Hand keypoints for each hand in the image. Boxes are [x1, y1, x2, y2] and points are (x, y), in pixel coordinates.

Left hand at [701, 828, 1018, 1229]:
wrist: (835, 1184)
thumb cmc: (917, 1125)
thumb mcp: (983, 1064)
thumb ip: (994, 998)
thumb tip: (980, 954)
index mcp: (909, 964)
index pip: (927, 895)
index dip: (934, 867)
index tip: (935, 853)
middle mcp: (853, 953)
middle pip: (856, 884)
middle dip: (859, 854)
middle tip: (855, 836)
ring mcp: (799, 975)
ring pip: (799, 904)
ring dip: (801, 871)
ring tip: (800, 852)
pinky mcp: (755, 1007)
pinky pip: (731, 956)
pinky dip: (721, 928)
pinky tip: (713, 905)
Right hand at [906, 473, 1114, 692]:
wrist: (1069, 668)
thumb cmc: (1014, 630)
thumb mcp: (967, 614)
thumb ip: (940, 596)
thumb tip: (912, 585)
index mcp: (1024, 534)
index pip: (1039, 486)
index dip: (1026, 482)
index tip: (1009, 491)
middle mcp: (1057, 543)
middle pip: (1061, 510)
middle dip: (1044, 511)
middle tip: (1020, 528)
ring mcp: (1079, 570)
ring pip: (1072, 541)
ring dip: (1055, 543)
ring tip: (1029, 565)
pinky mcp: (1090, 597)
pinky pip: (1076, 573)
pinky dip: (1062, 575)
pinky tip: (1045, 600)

# Exercise directions:
Transcribe every line of the data, exactly as it stands.

# Answer for this exercise:
Hand keypoints for each hand in the image. Boxes are [x1, y1, x2, y2] and points are (x, y), in pixel coordinates.

Left hand at [701, 828, 1018, 1229]:
wrist: (835, 1184)
thumb cmc: (917, 1125)
thumb mcp: (983, 1064)
thumb ip: (994, 998)
thumb tip: (980, 954)
index mcp: (909, 964)
index pip: (927, 895)
index dip: (934, 867)
index tip: (935, 853)
middle mcp: (853, 953)
middle pip: (856, 884)
middle dip: (859, 854)
middle tip: (855, 836)
ring mcp: (799, 975)
ring pip: (799, 904)
ring dip: (801, 871)
ring tip: (800, 852)
pinky mcp: (755, 1007)
pinky pip: (731, 956)
pinky dip: (721, 928)
pinky tip: (713, 905)
Right hand at [906, 473, 1114, 692]:
wrist: (1069, 668)
thumb cmc: (1014, 630)
thumb mcp: (967, 614)
thumb ip: (940, 596)
thumb tip: (912, 585)
index mcp: (1024, 534)
index pip: (1039, 486)
index dip: (1026, 482)
index tip: (1009, 491)
middle mcp: (1057, 543)
middle pip: (1061, 510)
middle dip: (1044, 511)
middle tip: (1020, 528)
ring mcp: (1079, 570)
ring pip: (1072, 541)
ring dip: (1055, 543)
ring tip: (1029, 565)
pinky mcp: (1090, 597)
pinky pip: (1076, 573)
pinky dip: (1062, 575)
pinky tip: (1045, 600)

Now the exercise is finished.